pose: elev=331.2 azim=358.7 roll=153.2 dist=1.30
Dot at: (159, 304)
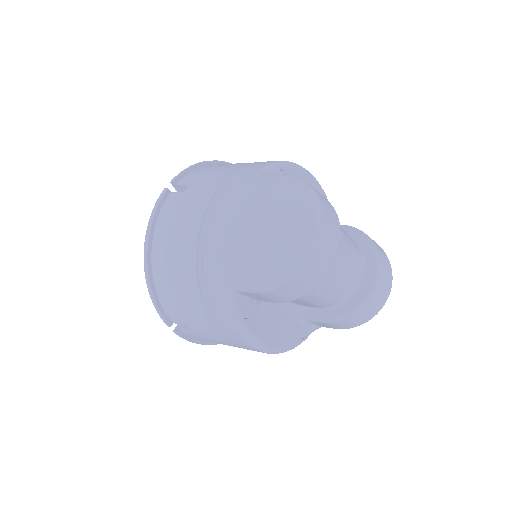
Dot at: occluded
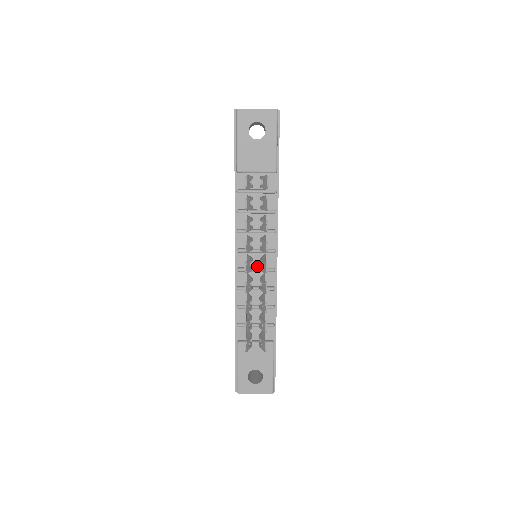
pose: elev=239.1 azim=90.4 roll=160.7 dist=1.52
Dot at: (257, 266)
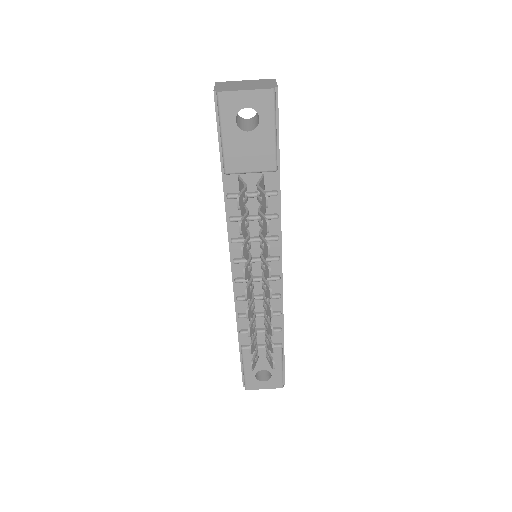
Dot at: (258, 275)
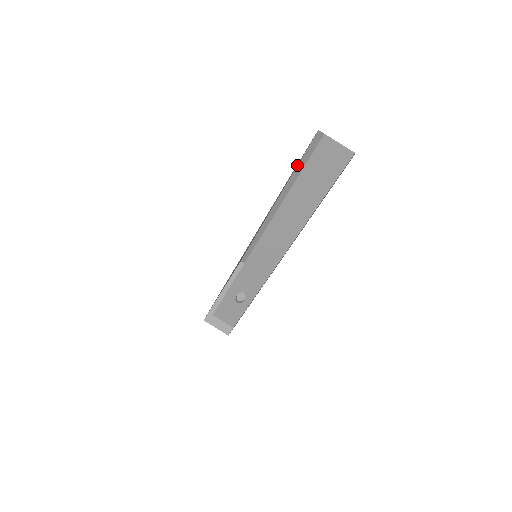
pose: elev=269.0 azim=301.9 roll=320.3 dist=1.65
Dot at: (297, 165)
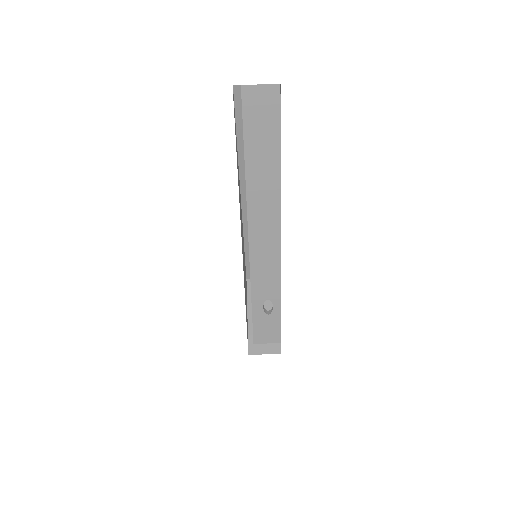
Dot at: (236, 138)
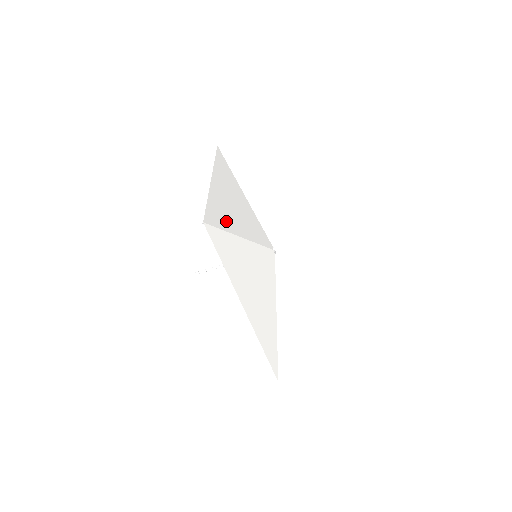
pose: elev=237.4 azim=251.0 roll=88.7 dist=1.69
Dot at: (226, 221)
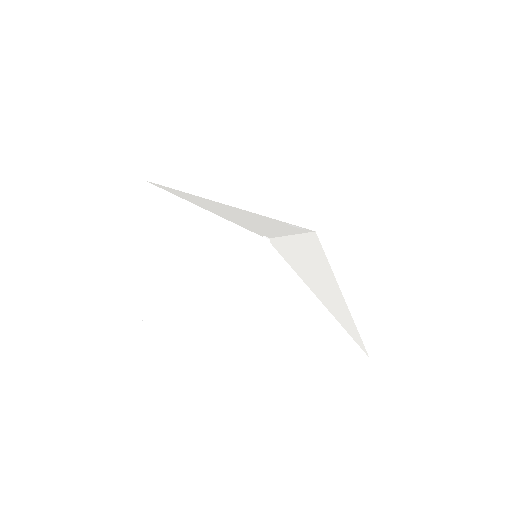
Dot at: (177, 279)
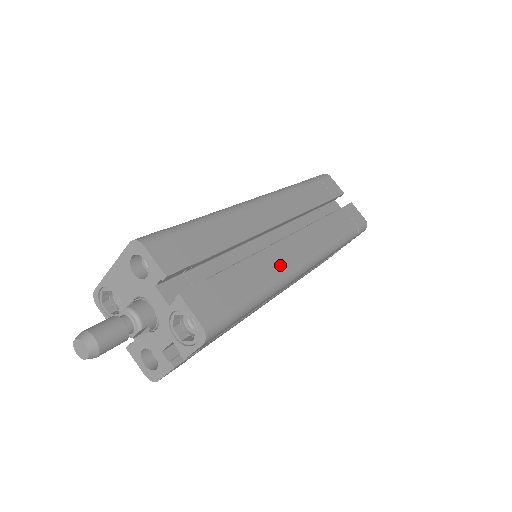
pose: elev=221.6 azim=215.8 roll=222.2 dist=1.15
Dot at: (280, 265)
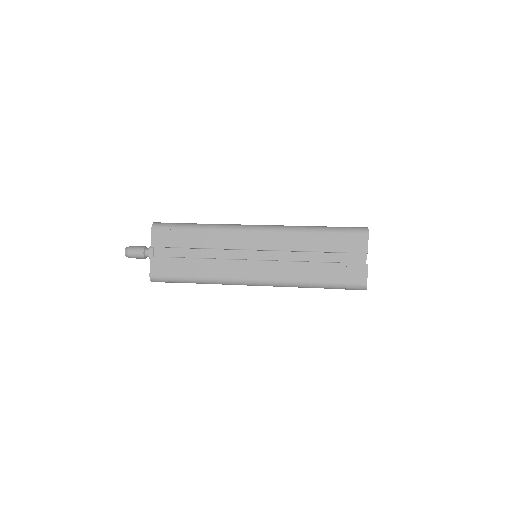
Dot at: occluded
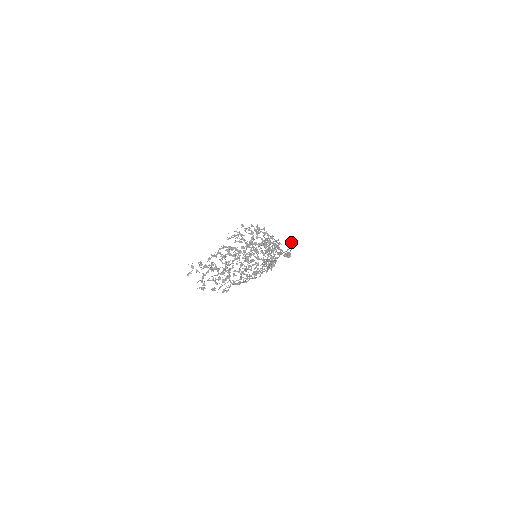
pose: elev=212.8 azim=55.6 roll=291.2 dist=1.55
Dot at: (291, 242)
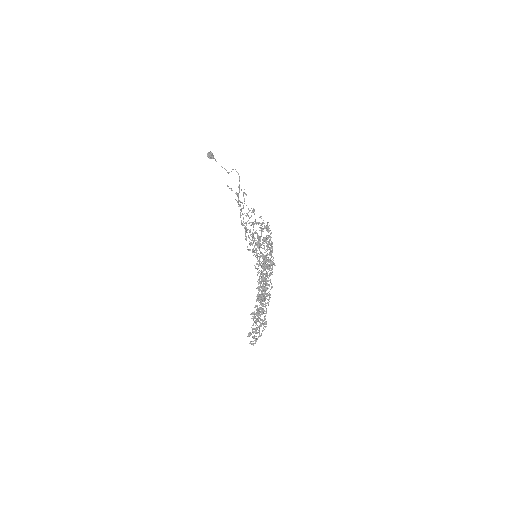
Dot at: occluded
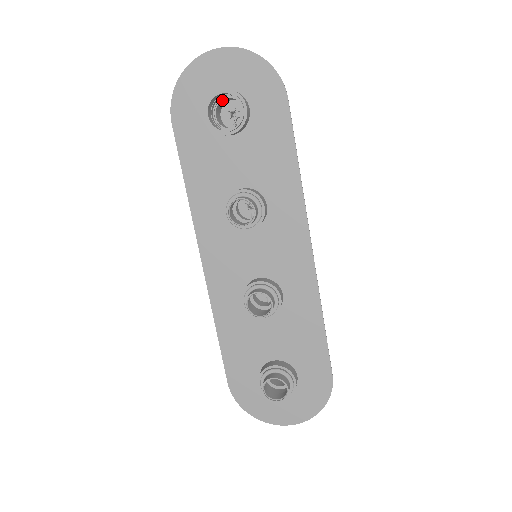
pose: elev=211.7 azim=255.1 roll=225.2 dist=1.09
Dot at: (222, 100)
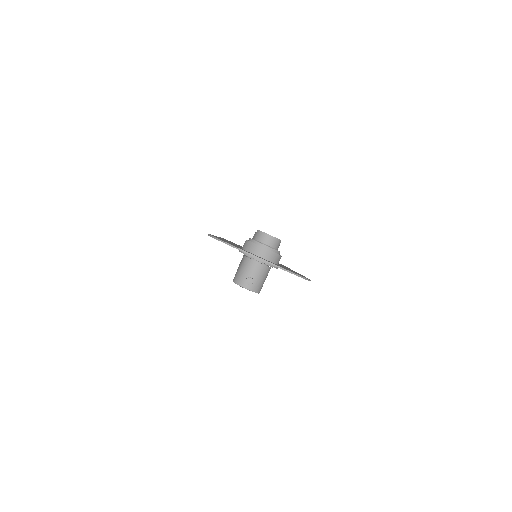
Dot at: occluded
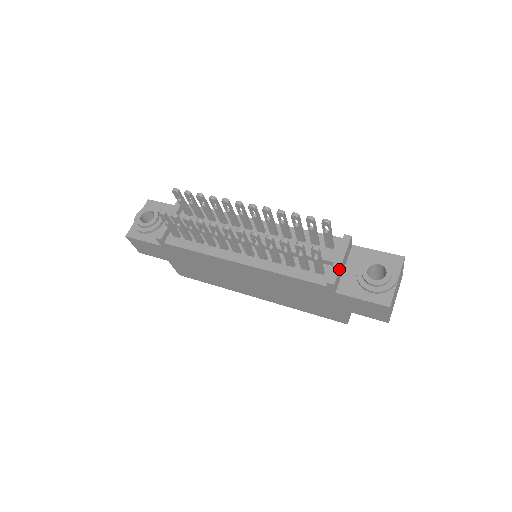
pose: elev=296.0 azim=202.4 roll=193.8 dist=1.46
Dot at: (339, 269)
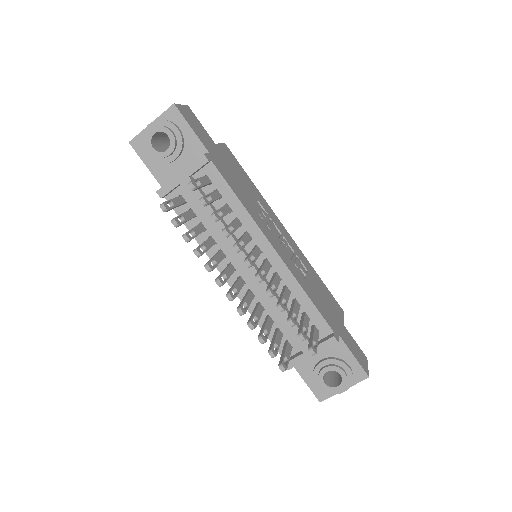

- [Consigne] Recopiez à l'identique, s'il vous plaît, tout ce qui va de la ligne contenant « pose: elev=212.8 azim=55.6 » jusqu'à la fin des entrées, ces deux bornes comprises. N'incluez pas les images dans votre réponse.

- [Réponse rédigée]
pose: elev=212.8 azim=55.6 roll=291.2 dist=1.55
Dot at: (291, 242)
Dot at: occluded
pose: elev=211.7 azim=255.1 roll=225.2 dist=1.09
Dot at: (222, 100)
Dot at: occluded
pose: elev=296.0 azim=202.4 roll=193.8 dist=1.46
Dot at: (339, 269)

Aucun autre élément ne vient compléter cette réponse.